Zu jedem der 26 Buchstaben des Alphabets hat Simone Hauswald 26 lebensbejahende Impulse geschrieben und Martin Sowa, Autor zahlreicher Fachbücher für den Inklusionssport und zweifacher Krimiautor und Kurzgeschichtenschreiber aus Großengstingen, entsprechende positive, humorvolle Kurzgeschichten.

Das neue Leben im Zentrum

„Manchmal ist es schon unwirklich, wenn ich auf meine sportliche Karriere angesprochen werde“, erklärt sie.
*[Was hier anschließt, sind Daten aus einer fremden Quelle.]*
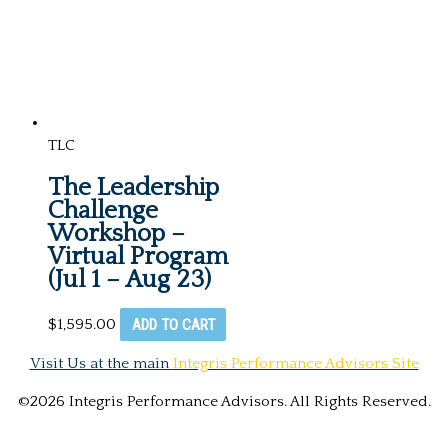
TLC
The Leadership
Challenge
Workshop –
Virtual Program
(Jul 1 – Aug 23)
ADD TO CART
$
1,595.00
Visit Us at the main
Integris Performance Advisors Site
©2026 Integris Performance Advisors. All Rights Reserved.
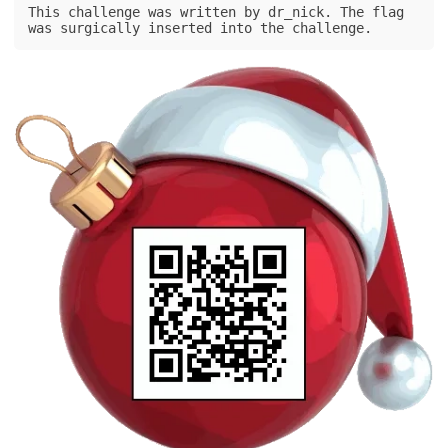
This challenge was written by dr_nick. The flag 
was surgically inserted into the challenge.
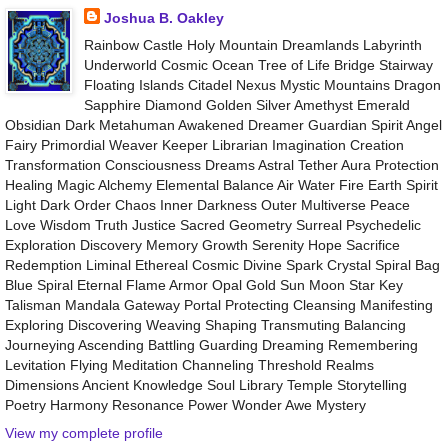
Joshua B. Oakley
Rainbow Castle Holy Mountain Dreamlands Labyrinth
Underworld Cosmic Ocean Tree of Life Bridge Stairway
Floating Islands Citadel Nexus Mystic Mountains Dragon
Sapphire Diamond Golden Silver Amethyst Emerald
Obsidian Dark Metahuman Awakened Dreamer Guardian Spirit Angel
Fairy Primordial Weaver Keeper Librarian Imagination Creation
Transformation Consciousness Dreams Astral Tether Aura Protection
Healing Magic Alchemy Elemental Balance Air Water Fire Earth Spirit
Light Dark Order Chaos Inner Darkness Outer Multiverse Peace
Love Wisdom Truth Justice Sacred Geometry Surreal Psychedelic
Exploration Discovery Memory Growth Serenity Hope Sacrifice
Redemption Liminal Ethereal Cosmic Divine Spark Crystal Spiral Bag
Blue Spiral Eternal Flame Armor Opal Gold Sun Moon Star Key
Talisman Mandala Gateway Portal Protecting Cleansing Manifesting
Exploring Discovering Weaving Shaping Transmuting Balancing
Journeying Ascending Battling Guarding Dreaming Remembering
Levitation Flying Meditation Channeling Threshold Realms
Dimensions Ancient Knowledge Soul Library Temple Storytelling
Poetry Harmony Resonance Power Wonder Awe Mystery
View my complete profile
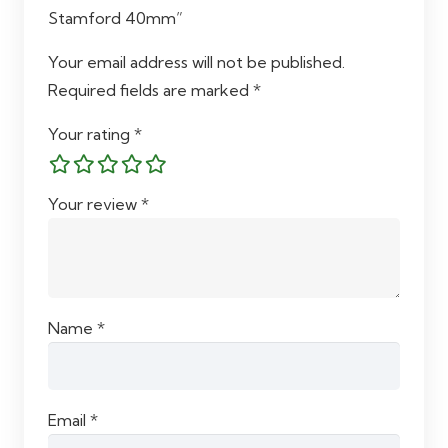
Stamford 40mm”
Your email address will not be published.
Required fields are marked
*
Your rating
*
Your review
*
Name
*
Email
*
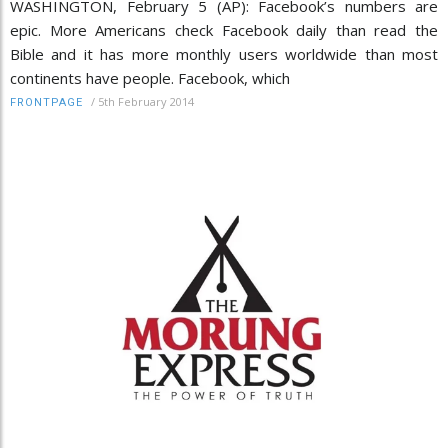
WASHINGTON, February 5 (AP): Facebook’s numbers are
epic. More Americans check Facebook daily than read the
Bible and it has more monthly users worldwide than most
continents have people. Facebook, which
/
5th February 2014
FRONTPAGE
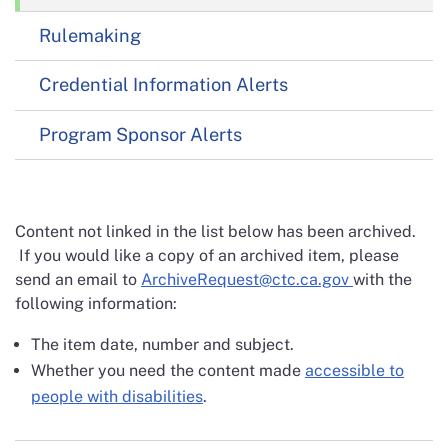
Rulemaking
Credential Information Alerts
Program Sponsor Alerts
Content not linked in the list below has been archived.
If you would like a copy of an archived item, please
send an email to
ArchiveRequest@ctc.ca.gov
with the
following information:
The item date, number and subject.
Whether you need the content made
accessible to
people with disabilities
.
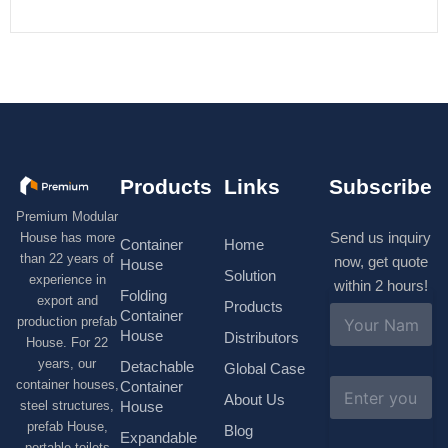
Products
Links
Subscribe
Premium Modular
Send us inquiry
House has more
Container
Home
than 22 years of
now, get quote
House
Solution
experience in
within 2 hours!
Folding
export and
Products
N
Container
production prefab
a
House
Distributors
House. For 22
m
e
years, our
Detachable
Global Case
*
E
container houses,
Container
About Us
m
House
steel structures,
a
prefab House,
Blog
i
Expandable
portable toilets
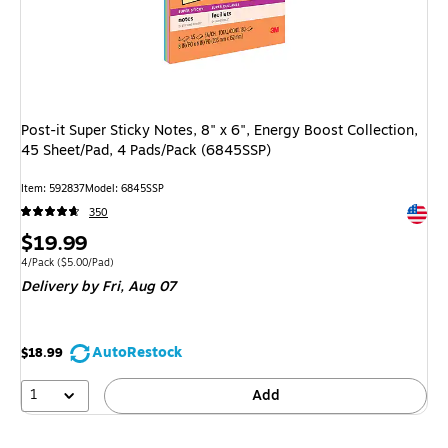
Post-it Super Sticky Notes, 8" x 6", Energy Boost Collection,
45 Sheet/Pad, 4 Pads/Pack (6845SSP)
Item
:
592837
Model
:
6845SSP
Exited 
350
Price
$19.99
is
Unit of measure 4/Pack
Price per unit $5.00/Pad
4/Pack
(
$5.00/Pad
)
Delivery
by Fri,
Aug 07
AutoRestock
$18.99
1
Add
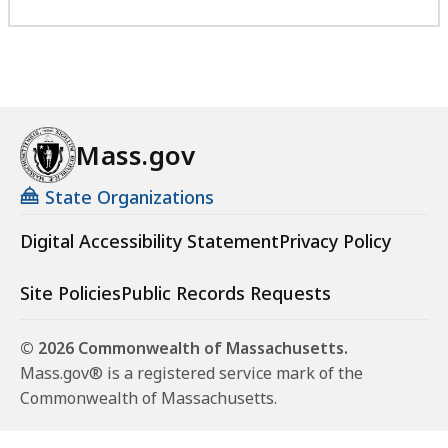
Mass.gov
State Organizations
Digital Accessibility Statement
Privacy Policy
Site Policies
Public Records Requests
© 2026 Commonwealth of Massachusetts.
Mass.gov® is a registered service mark of the
Commonwealth of Massachusetts.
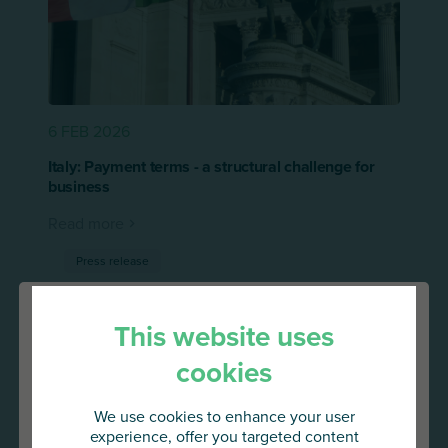
6 FEB 2026
Italy: Payment terms - a structural challenge for
business
Read more
Press release
This website uses
cookies
We use cookies to enhance your user
experience, offer you targeted content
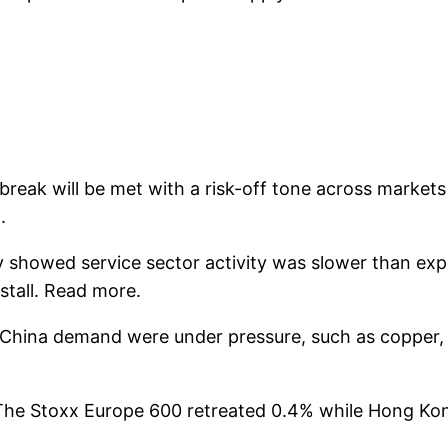
reak will be met with a risk-off tone across markets
.
showed service sector activity was slower than expe
tall. Read more.
of China demand were under pressure, such as copper,
 The Stoxx Europe 600 retreated 0.4% while Hong Kon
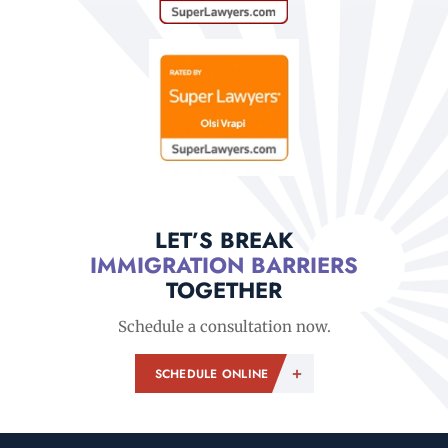
LET’S BREAK
IMMIGRATION BARRIERS
TOGETHER
Schedule a consultation now.
SCHEDULE ONLINE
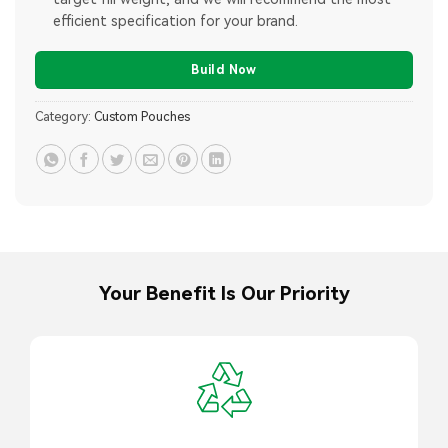
efficient specification for your brand.
Build Now
Category:
Custom Pouches
Your Benefit Is Our Priority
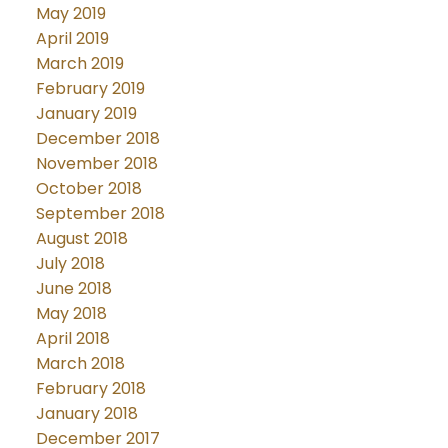
May 2019
April 2019
March 2019
February 2019
January 2019
December 2018
November 2018
October 2018
September 2018
August 2018
July 2018
June 2018
May 2018
April 2018
March 2018
February 2018
January 2018
December 2017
Die Erinnerungen sind zwar immer noch präsent, aber ihr neues Leben überlagert das alte. Manchmal fragt sie sich: „Warst du wirklich Teil dessen, was du da siehst?“

Bühne statt Stadion

Und so beschäftigt sie mehr als die aktuelle Biathlon-WM ein Ereignis, das erstmals einen Monat nach Abschluss der Wettkämpfe im Ballhaus Freiburg über die Bühne gehen wird. In „Menogirls & Co.“ gestaltet Simone Hauswald zusammen mit Naturmedizinerin Sophia Elmlinger und Bewegungsexpertin Anke Faller am 22. März ab 19 Uhr einen unterhaltsamen Abend rund um die Wechseljahre, witzig, charmant und informativ. Informationen dazu gibt es hier.

„Die Menopause soll nicht als Krise gesehen werden, sondern als Chance. Eine Gelegenheit, sich neu zu erfinden, das Leben in seiner vollen Kraft zu genießen und das eigene Potenzial voll auszuschöpfen“, erklärt Simone Hauswald.

Chance für etwas Neues

Mit dieser Herangehensweise hat die gebürtige Rottweilerin, die als Simone Denkinger beim SC Gosheim sportlich großgeworden ist, ja selbst gute Erfahrungen gemacht. Jedenfalls vermisst sie ihr altes Leben als Leistungssportlerin nicht und brennt für ihr neues Leben als Mentalcoach und Impulsgeberin. Der Rücktritt vom Leistungssport als Chance für etwas komplett Neues. „Es war eine tolle Zeit, die ich nicht missen möchte“, sagt sie. Und: „Es fühlt sich schön und rund an, weil ich ja mit einem Höhepunkt aufhören konnte.“

Und der jährt sich am 28. März zum 15. Mal. Sechs Tage nach einem weiteren Höhepunkt in Simone Hauswalds Leben. Nicht im Biathlon-Stadion, sondern im Ballhaus Freiburg.